И кто мог предвидеть столь внезапный поворот событий? Только жестокое убийство пятисот швейцарских телохранителей короля во дворце Тюильри, происшедшее два месяца назад, а также назначение заклятого врага французской аристократии, Жоржа Жака Дантона, на пост министра юстиции убедило, наконец, сливки французского общества, что дни их сочтены.
Члены королевской семьи находились сейчас под суровым надзором в мрачной крепости тамплиеров. В Париже внезапно изменилась атмосфера. Иностранные правительства отозвали своих послов, посольства были закрыты. А аристократы, уже давно лишенные титулов, массово покидали свои дома и пытались скрыться или вырваться на свободу, преодолев Ла-Манш.
Париж находился в ожидании: он ждал кровопролития. И оно началось с казней беззащитных узников переполненных тюрем. Толпа считала опасными врагами революции большинство заключенных – священников, юристов, журналистов, простых парижан, критиковавших действия новых предводителей толпы, а также тех несчастных представителей аристократии – мужчин, женщин и детей, – чьи убежища были обнаружены при прочесывании улиц города.

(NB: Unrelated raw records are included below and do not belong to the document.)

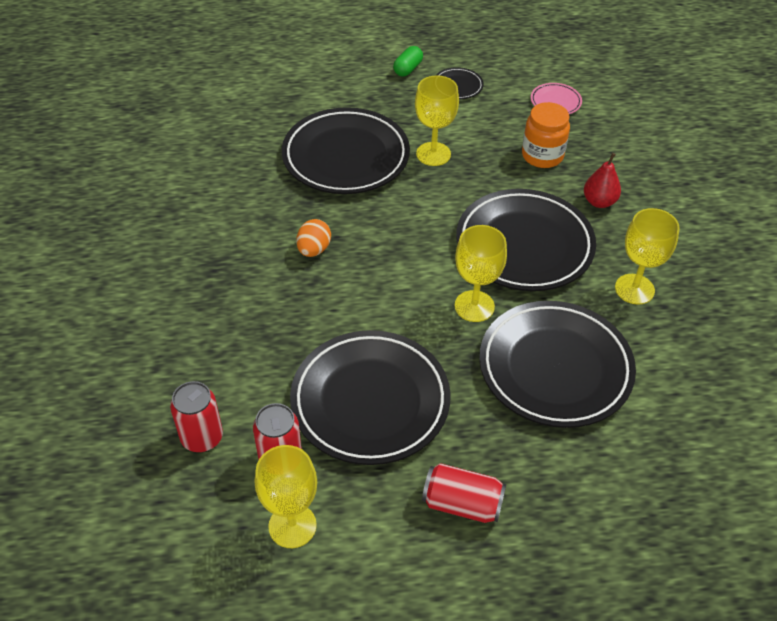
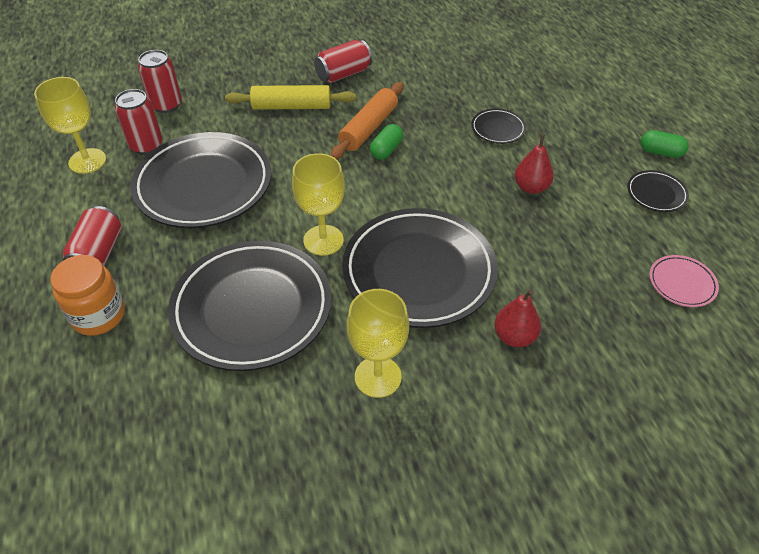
camera: 80 degrees right, 0 degrees up
(207, 257) = (343, 74): none -> red can
(252, 310) = (291, 107): none -> yellow rolling pin
(314, 249) = (369, 128): orange egg -> orange rolling pin
(346, 157) = (498, 129): black plate -> black plate, size x0.43
(353, 241) = (386, 150): none -> green capsule
(433, 154) = (531, 187): yellow goblet -> red pear
(542, 155) = (573, 277): orange jar -> orange jar (98, 315)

– Когда они заберут нас, мы не должны оказывать никакого сопротивления.
Реплика принадлежала одному из монахов-кармелитов, которому исповедовались несколько заключенных.
Кэм приподнялся, сел и всмотрелся в темные силуэты остальных обитателей маленькой камеры. Их было около дюжины; в основном священники, стоявшие на коленях и молившиеся, чтобы смерть и страдания, их ожидавшие, наконец, наступили. Кэм понял, что имел в виду монах. Видимо, это поняли все, поскольку никто не попросил старика объяснить. Приговоренным к смертной казни заключенным, которые пытались защищаться, отрезали какую-нибудь часть тела, перед тем как заколоть или отрубить голову. Но Кэм не допускал даже мысли о том, чтобы покорно пойти навстречу судьбе, словно ягненок на бойню. Он просто не мог так поступить.

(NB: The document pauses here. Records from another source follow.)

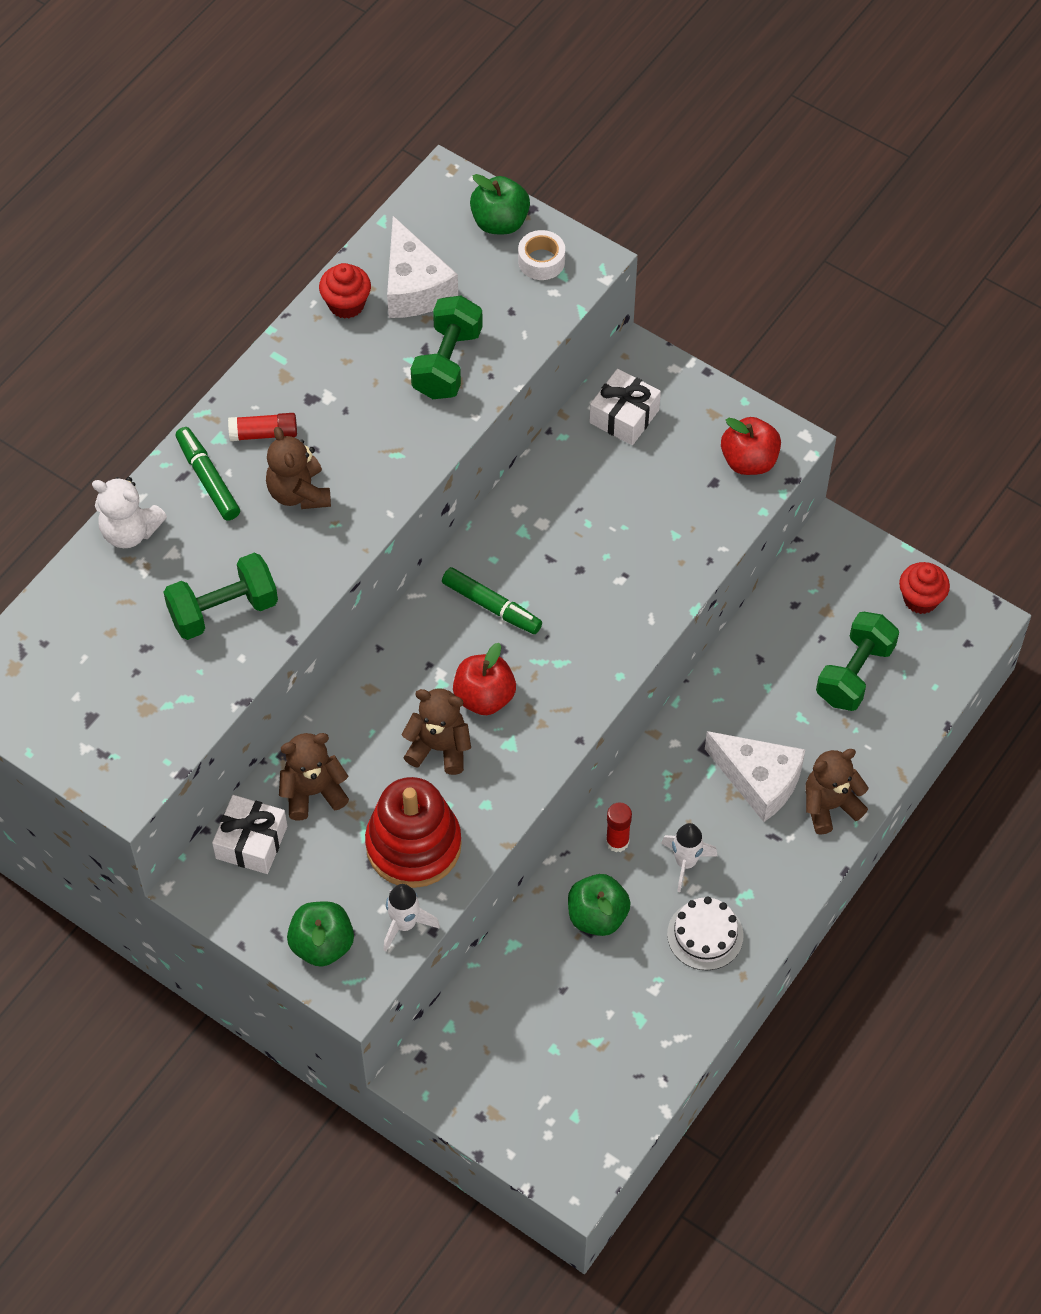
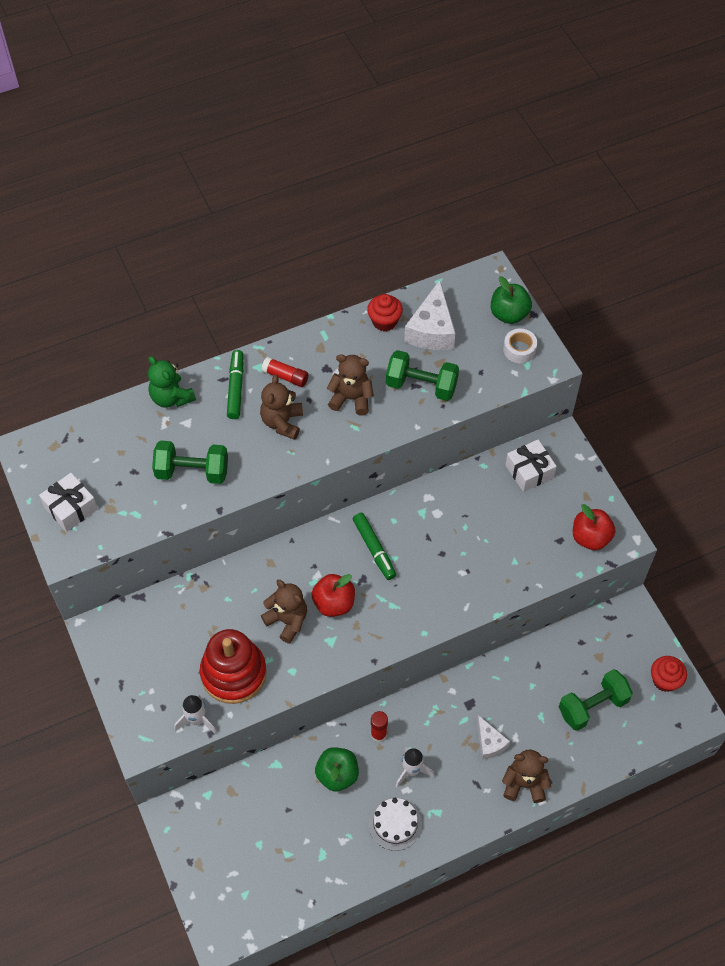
camera: 30 degrees right, 0 degrees up
(130, 531) = (171, 397): white teddy bear -> green teddy bear
(251, 842) = (143, 620): white gift -> white gift (71, 508)
(313, 792) = (197, 608): brown teddy bear -> brown teddy bear (351, 398)
(322, 944) = (142, 705): green apple -> none
(447, 363) = (421, 385): green dumbbell -> green dumbbell turned 60 degrees clockwise
(759, 780) = (489, 743): white cheese -> white cheese, size x0.59

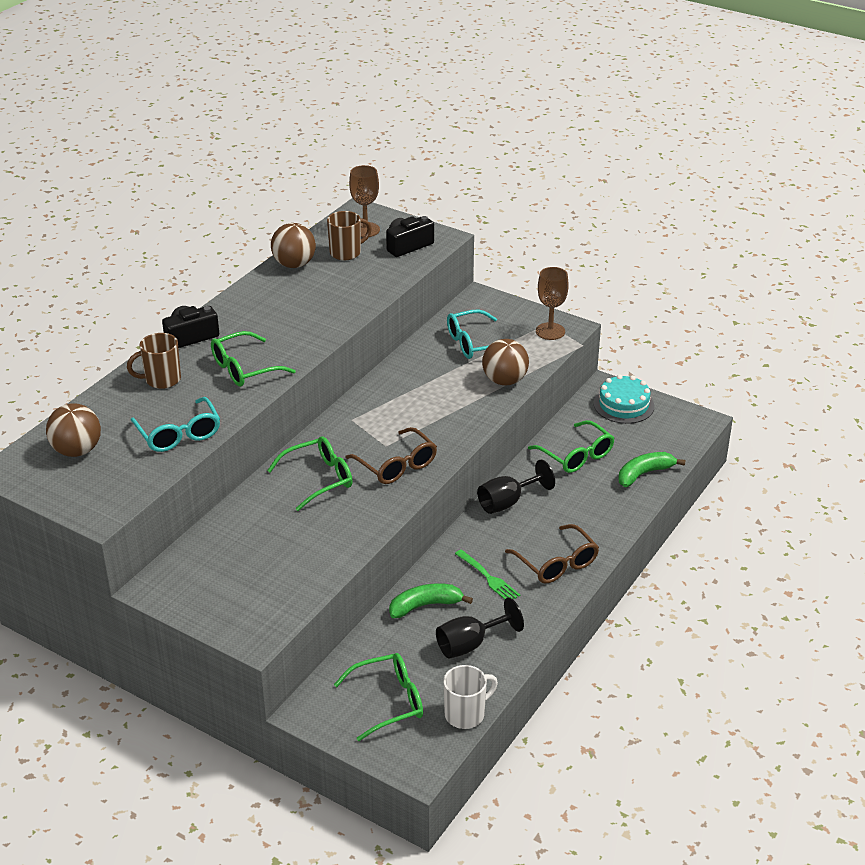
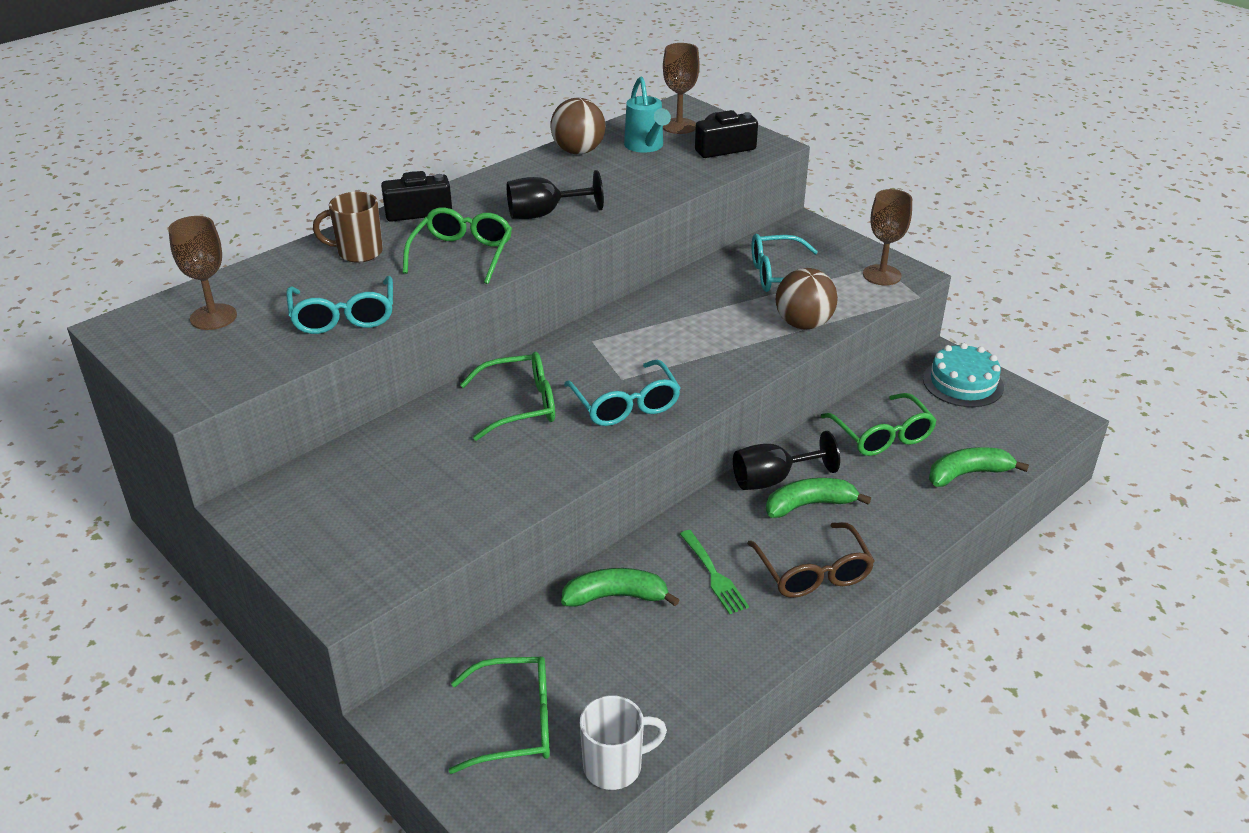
camera: 15 degrees right, 0 degrees up
(77, 450) = (213, 317): brown ball -> brown goblet
(244, 369) = (462, 254): green glasses -> green glasses turned 120 degrees clockwise
(346, 253) = (646, 147): brown mug -> turquoise watering can
(396, 465) = (625, 405): brown glasses -> turquoise glasses
(470, 644) = (657, 663): black goblet -> black goblet (544, 214)
(539, 516) = (809, 505): none -> green banana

Человек, которого Кэм знал как Родьера, юриста по профессии, подсел к нему на койку, и юноша подвинулся, освобождая для него место.
«Хороший совет, особенно если ты старик и уже одной ногой в могиле», – иронически прошептал Родьер, так чтобы его мог услышать только Кэм.
За те несколько недель, что эти двое провели в тюрьме, между ними, несмотря на разницу в возрасте, возникло что-то вроде дружбы. Родьеру было чуть больше тридцати. Неисправимый оптимист, он был страшен как смертный грех, хотя и обладал некой харизмой, которая с избытком компенсировала все недостатки внешности и помогала Родьеру в любой ситуации. Он являлся членом партии жирондистов, умеренного крыла французской республиканской партии, которое на данный момент было дискредитировано. Но кто знает, кто будет у руля завтра?
– Ты не собираешься следовать совету старика? – спросил Родьер, внимательно глядя на молодого человека. Ему нравилось то, что он видел и знал о молодом английском аристократе; Родьер одобрял не свойственную французам, мужественную сдержанность; восхищался преданностью семье, из-за которой юноша и оказался в нынешнем опасном положении; и, в не меньшей степени, Родьеру было приятно, что Кэм неплохо знает французский. Большинство представителей английской знати, с которыми Родьеру доводилось иметь дело, были невежественными глупцами, равно как и французские вельможи. И они гордились этим. Но ведь Кэма воспитывала мачеха-француженка – чрезвычайно удачное, по мнению Родьера, обстоятельство.